What happens when a ligand binds to a GPCR?
-Upon ligand binding, GPCRs undergo a conformational change. This change triggers a series of events, including the exchange of GDP for GTP in the alpha subunit of the associated G-protein, leading to the dissociation of the alpha subunit from the beta and gamma subunits.
What is the role of the alpha subunit after GTP binding?
-Once the alpha subunit binds GTP, it dissociates from the beta and gamma subunits and can regulate the function of other proteins in the cell, such as enzymes or ion channels, which can act as second messengers.
How does the signal continue after the alpha subunit interacts with a target protein?
-After the alpha subunit activates a target protein, it can relay a signal.
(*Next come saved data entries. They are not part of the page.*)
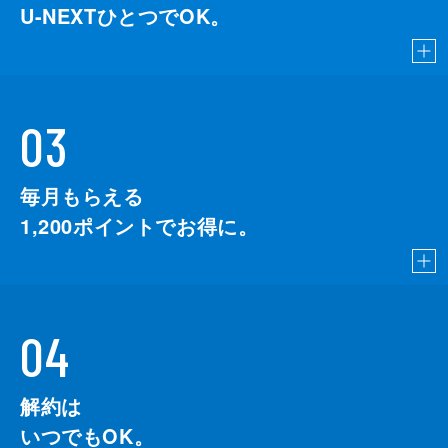
U-NEXTひとつでOK。
03
毎月もらえる
1,200
ポイントでお得に。
04
解約は
いつでもOK。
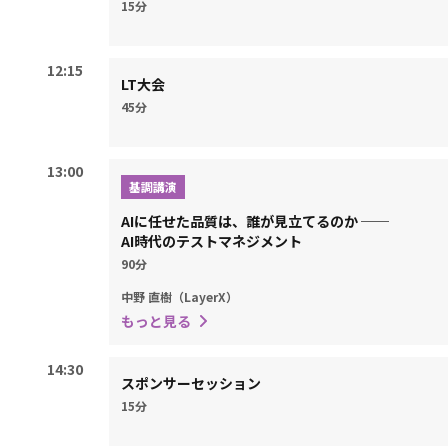
15分
12:15
LT大会
45分
13:00
基調講演
AIに任せた品質は、誰が見立てるのか ──
AI時代のテストマネジメント
90分
中野 直樹（LayerX）
もっと見る
14:30
スポンサーセッション
15分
This signal can be amplified through the production of second messengers, which then initiate a cascade of cellular responses.
What is the purpose of the GTP hydrolysis step in the GPCR signaling pathway?
-The hydrolysis of GTP to GDP is a critical step that allows the G-protein to return to its inactive state, terminating the signal. This process can be regulated by proteins like RGS, which can accelerate the hydrolysis.
Can you provide an example of GPCR function in the body?
-A common example is the binding of epinephrine (adrenaline) to adrenergic receptors, which triggers a conformational change, leading to the activation of adenylate cyclase and the production of cyclic AMP. This second messenger can then increase heart rate, dilate blood vessels, and stimulate glycogen breakdown into glucose.
How do GPCRs regulate a range of bodily functions?
-GPCRs regulate bodily functions by responding to external signals through a series of events that include G-protein activation and the production of second messengers. This complex signaling pathway can influence functions from sensation to growth and hormone response.